The state of Connecticut spends a lot of money supporting school districts, paying nearly 10 percent of the state budget in direct grants.

And each year cities and towns put up a fight at the Capitol to keep their share of funds.

The state’s educational cost sharing grants are paid based on a complicated formula that is intended to determine need.

The state also pays to build most schools, at least in part, but it varies the subsidies for each district. For districts with limited resources, the state gives a bigger subsidy.

But when it comes to teacher pensions, the system of payments is not so intentional.
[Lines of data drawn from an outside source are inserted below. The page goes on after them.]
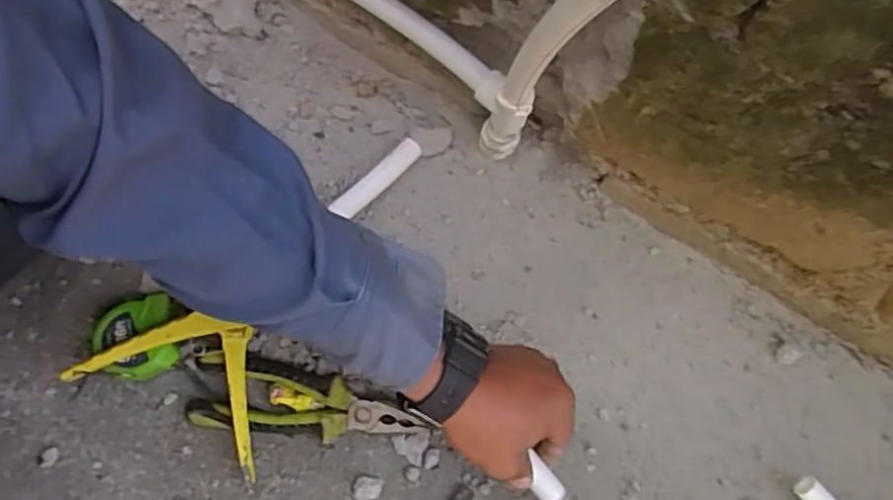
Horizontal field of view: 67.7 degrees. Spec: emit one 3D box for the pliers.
[{"bbox_3d":[-0.119,0.133,0.567,0.194,0.032,0.062,11,78,-1],"label":"pliers"}]

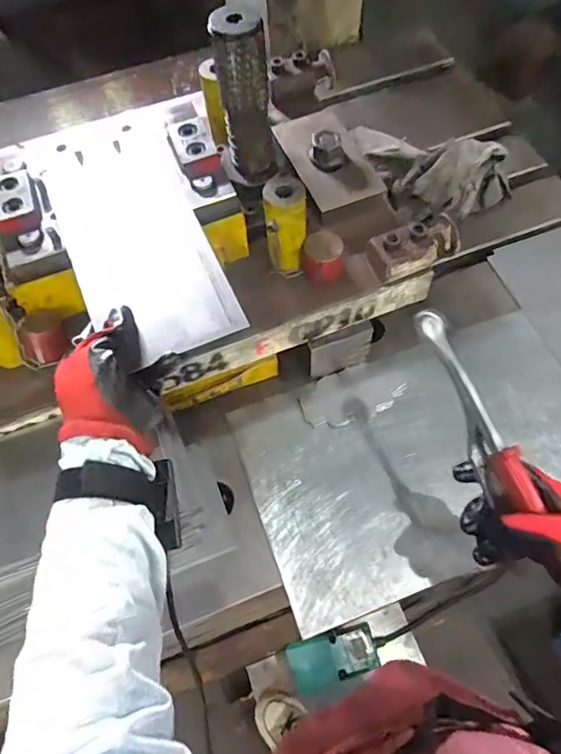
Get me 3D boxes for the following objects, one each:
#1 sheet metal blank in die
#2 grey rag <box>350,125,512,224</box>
[{"bbox_3d":[-0.133,-0.124,0.494,0.123,0.007,0.256,-21,64,-7],"label":"sheet metal blank in die"},{"bbox_3d":[0.206,-0.310,0.759,0.158,0.073,0.194,-26,63,-10],"label":"grey rag"}]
Teacher pensions are based on a statewide formula – years of service times 2 percent times final salary – that doesn’t take district ability to pay into account.
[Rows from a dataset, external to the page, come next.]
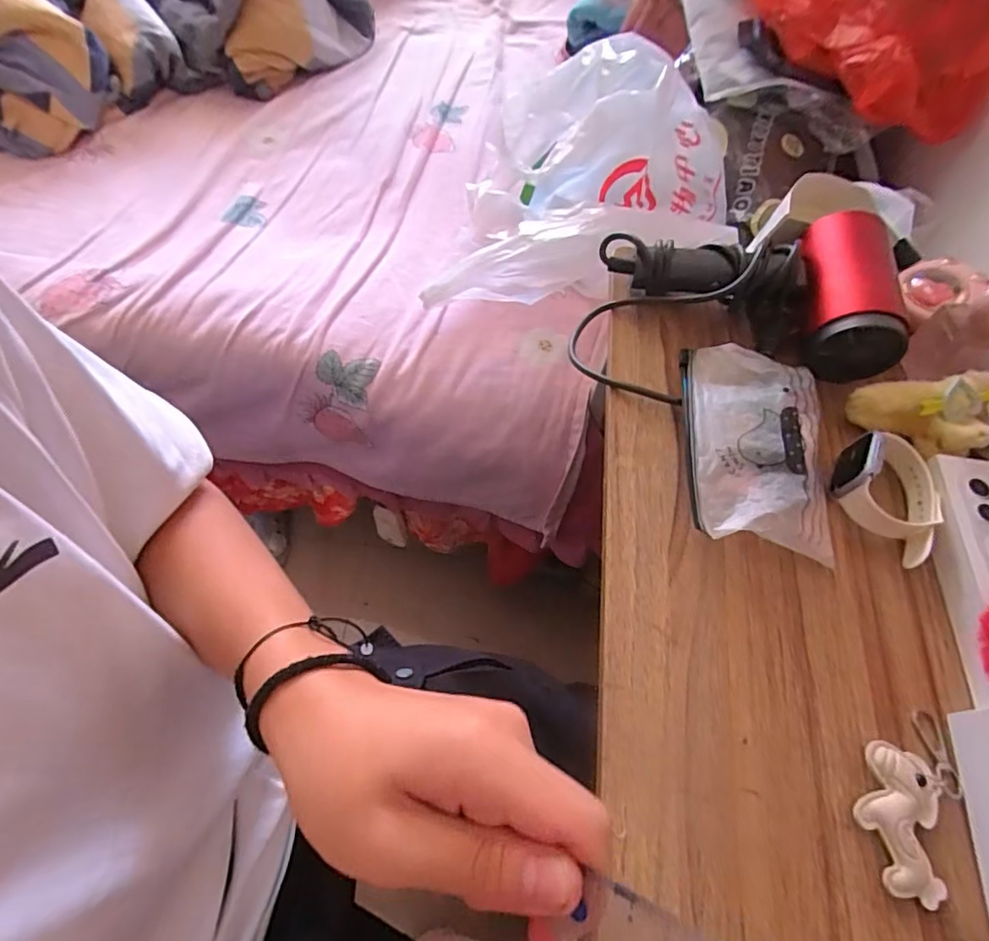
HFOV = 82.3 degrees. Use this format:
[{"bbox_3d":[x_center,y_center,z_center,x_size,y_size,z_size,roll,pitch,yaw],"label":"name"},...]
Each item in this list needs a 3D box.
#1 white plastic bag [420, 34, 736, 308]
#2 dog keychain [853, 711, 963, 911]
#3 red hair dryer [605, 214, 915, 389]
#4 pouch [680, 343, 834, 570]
[{"bbox_3d":[0.126,-0.348,0.669,0.325,0.155,0.352,13,60,3],"label":"white plastic bag"},{"bbox_3d":[0.224,0.175,0.306,0.051,0.013,0.097,28,62,11],"label":"dog keychain"},{"bbox_3d":[0.213,-0.162,0.468,0.238,0.079,0.111,26,61,10],"label":"red hair dryer"},{"bbox_3d":[0.185,-0.024,0.404,0.092,0.023,0.164,9,60,0],"label":"pouch"}]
Because wealthier districts tend to pay their teachers more, the state pays their teachers bigger pensions, reversing the way other state education subsidies work.

When a school district pays a teacher’s salary, they are only paying a portion of that salary’s true cost. The state ends up paying the other portion when the teacher retires.

While ECS grants make up 10 percent of the state budget, they are falling in proportion to the state budget. Teacher pension contributions, on the other hand, are nearly 4 percent of the state budget and growing.

Retired teachers from Danbury, the district with the highest average, get about $43,700 per year, according to data obtained from the Teachers’ Retirement Board. Portland’s retired teachers, at the bottom of the list, average $28,500.

Hamden is the median district with average payments of about $36,000.

The range is much more drastic when the state’s contribution in the form of pensions is compared to its direct contribution through ECS grants.

Westport gets 6.5 times as much for pensions as it does from ECS, while Griswold gets less than one-fifth its ECS grant in the form of pension payments.

Greenwich, Weston, New Canaan and Ridgefield all get more than five times as much from pensions as they do from ECS.

Greenwich is among the bottom third of ECS recipients, but with pension and ECS payments combined it is in the top third of recipients. Stamford moves from the middle to the top 15.

The biggest cities are not negatively affected by the pension subsidy because their ECS grants are so much larger. The losers are mostly small and rural districts: Oxford, Putnam, Lebanon, Thomaston, Thompson, East Haddam, Somers, Canton, East Hampton and Griswold.